Top Takeaways: Generational Differences


Management trainers and HR professionals are salivating over a trendy topic: the concept of generational differences. And outside the professional sphere, meme culture has explored with images depicting the differences between millennials, Gen Xers, and Baby Boomers. Typically these images contain some sort of verbal shouting match, with each generation describing the other as the "most narcissistic!"


As seductive as focusing on the tension is, the big question needs to be: when does it benefit us to focus on the differences and when does it benefit us to focus on what we share in common?


Two researchers and consultants have taken on that prompt and proposed the following breakdown of when generational differences matter and when generational perspectives align.

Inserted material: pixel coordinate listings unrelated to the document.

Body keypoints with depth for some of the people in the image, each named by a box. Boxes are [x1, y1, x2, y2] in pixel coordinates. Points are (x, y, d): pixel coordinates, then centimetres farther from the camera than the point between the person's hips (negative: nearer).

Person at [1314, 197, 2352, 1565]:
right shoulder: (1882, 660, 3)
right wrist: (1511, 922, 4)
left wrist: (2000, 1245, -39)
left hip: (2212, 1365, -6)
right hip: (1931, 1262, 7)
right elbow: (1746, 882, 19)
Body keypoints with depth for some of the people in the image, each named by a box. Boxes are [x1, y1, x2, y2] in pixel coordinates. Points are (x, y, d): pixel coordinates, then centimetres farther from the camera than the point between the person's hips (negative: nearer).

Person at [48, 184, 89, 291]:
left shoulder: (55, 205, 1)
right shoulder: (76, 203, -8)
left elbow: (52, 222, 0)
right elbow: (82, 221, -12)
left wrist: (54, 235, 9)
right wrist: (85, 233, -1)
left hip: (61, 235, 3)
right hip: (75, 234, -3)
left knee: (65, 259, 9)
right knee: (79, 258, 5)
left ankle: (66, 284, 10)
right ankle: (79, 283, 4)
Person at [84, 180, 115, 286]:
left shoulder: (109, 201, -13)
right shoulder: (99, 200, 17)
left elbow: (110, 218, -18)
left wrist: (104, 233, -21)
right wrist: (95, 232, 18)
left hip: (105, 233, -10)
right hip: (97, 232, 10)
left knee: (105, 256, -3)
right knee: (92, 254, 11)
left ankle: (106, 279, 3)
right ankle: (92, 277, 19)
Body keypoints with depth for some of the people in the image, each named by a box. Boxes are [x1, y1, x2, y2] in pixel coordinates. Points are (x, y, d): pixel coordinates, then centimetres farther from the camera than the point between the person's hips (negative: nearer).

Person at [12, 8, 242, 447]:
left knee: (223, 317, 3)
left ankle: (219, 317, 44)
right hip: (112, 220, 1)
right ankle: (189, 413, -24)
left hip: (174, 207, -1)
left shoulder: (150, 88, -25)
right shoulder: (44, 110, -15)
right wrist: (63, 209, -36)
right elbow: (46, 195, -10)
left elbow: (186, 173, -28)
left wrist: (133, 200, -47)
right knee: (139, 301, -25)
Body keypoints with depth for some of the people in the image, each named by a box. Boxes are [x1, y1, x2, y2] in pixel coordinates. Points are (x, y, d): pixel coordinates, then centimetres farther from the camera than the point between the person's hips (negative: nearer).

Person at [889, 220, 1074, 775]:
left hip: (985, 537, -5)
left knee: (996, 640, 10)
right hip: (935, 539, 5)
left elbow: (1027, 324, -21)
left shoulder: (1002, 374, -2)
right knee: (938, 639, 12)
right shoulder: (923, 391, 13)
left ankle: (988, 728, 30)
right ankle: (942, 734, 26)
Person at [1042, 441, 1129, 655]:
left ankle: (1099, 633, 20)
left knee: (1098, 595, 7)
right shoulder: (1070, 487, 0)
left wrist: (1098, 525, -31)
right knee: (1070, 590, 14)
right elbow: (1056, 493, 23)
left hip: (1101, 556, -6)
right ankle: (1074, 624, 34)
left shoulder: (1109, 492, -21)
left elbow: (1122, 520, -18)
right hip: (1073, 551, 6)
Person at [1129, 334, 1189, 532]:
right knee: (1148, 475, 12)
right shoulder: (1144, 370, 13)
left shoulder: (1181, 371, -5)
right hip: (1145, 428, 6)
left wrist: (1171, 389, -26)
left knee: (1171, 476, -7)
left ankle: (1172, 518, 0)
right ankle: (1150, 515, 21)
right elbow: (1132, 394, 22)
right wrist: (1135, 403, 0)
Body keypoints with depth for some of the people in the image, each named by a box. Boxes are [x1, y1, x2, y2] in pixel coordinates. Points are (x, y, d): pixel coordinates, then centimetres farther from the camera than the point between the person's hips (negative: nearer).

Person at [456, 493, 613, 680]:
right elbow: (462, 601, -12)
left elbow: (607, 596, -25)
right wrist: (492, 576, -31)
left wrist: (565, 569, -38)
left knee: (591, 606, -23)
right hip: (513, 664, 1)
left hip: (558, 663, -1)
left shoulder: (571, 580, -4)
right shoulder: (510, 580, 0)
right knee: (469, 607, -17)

According to their research, the three generational differences that matter are management preferences, team culture, and motivations. As it relates to management preferences, most millennials are seeking a coach or mentor style manager, whereas baby boomers are seeking specific qualities in their boss: fair, ethical, dependable, and consistent. Team culture and tendencies around collaboration can also vary greatly based on generation, and are key to pay attention to. Finally, motivations for taking a job vary greatly, with more millennials citing company values alignment as being important to them, while older generations cite salary and working in an innovative environment as essential motivators.


However, just as there are areas to pay attention to in order to smooth out differences and keep the peace, there are also areas where different generations actually have a lot in common. These areas are: flexible schedules, making an impact, and - again - motivation. Even though millennials are seen as the work-from-home generation, it turns out that most generations crave some flexibility in their schedule and where work gets done. It also turns out that millennials, gen x, and baby boomers alike crave making a difference at their companies, doing something groundbreaking, and having real impact. And yet again motivations come up - though some motivation differences matter (see above), employees across the generations are motivated and desire to stay at a company longer when they feel appreciated and recognized for their job well done.


Your best bet for navigating generational differences on your team and at your workplace? Consider a team huddle where you learn together and share commonalities as well as differences. As the researchers point out: "It’s an important discussion to have in order to help the team build understanding and unity, and discover how to collaborate and cooperate on the path to great work."